REQUIRED TASK. Which lines in the records below contain the string "pose"? Pull out each such line in full, counting only matches with the same capitalization.

SUPPLIED INFORMATION.

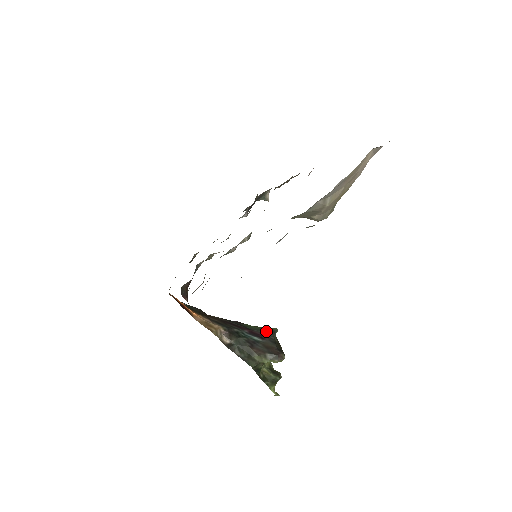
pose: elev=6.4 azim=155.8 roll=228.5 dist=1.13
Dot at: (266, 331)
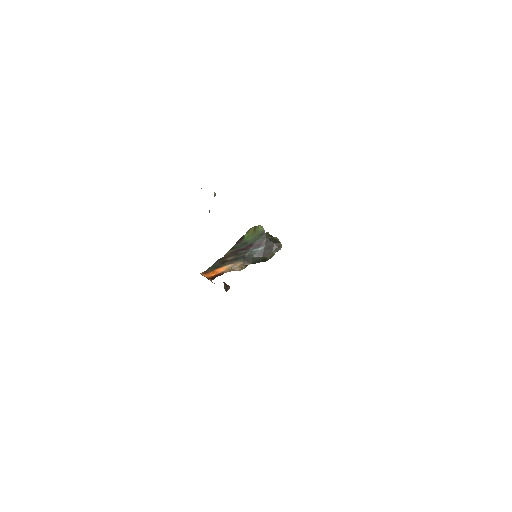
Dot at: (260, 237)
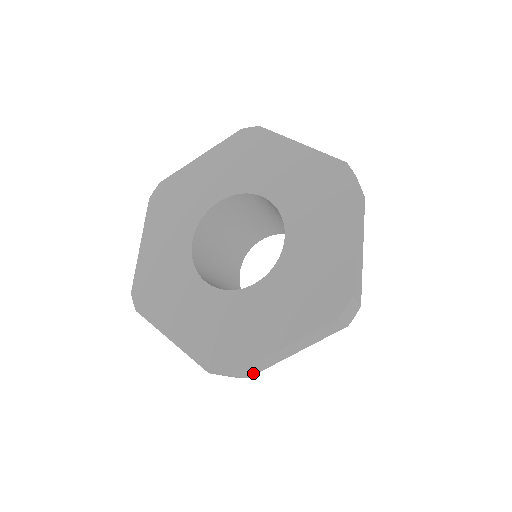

...

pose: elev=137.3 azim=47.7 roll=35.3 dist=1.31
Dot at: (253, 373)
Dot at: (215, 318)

RESULT OF THE EXERCISE.
pose: elev=6.4 azim=155.8 roll=228.5 dist=1.13
pose: elev=137.3 azim=47.7 roll=35.3 dist=1.31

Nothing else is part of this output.